[Directive] The listing below should be printed in full and exactly, apart from its images.

[Stored data]

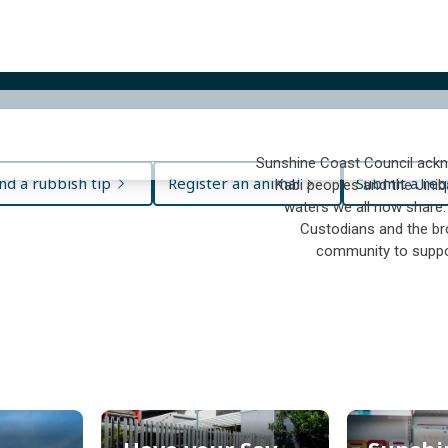
Sunshine Coast Council ackn
nd a rubbish tip
Register an animal
Submit a req
Kabi peoples and the Jinib
waters we all now share.
Custodians and the bro
community to suppo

[Task output]
Sunshine Coast Council ackn
nd a rubbish tip
Register an animal
Submit a req
Kabi peoples and the Jinib
waters we all now share.
Custodians and the bro
community to suppo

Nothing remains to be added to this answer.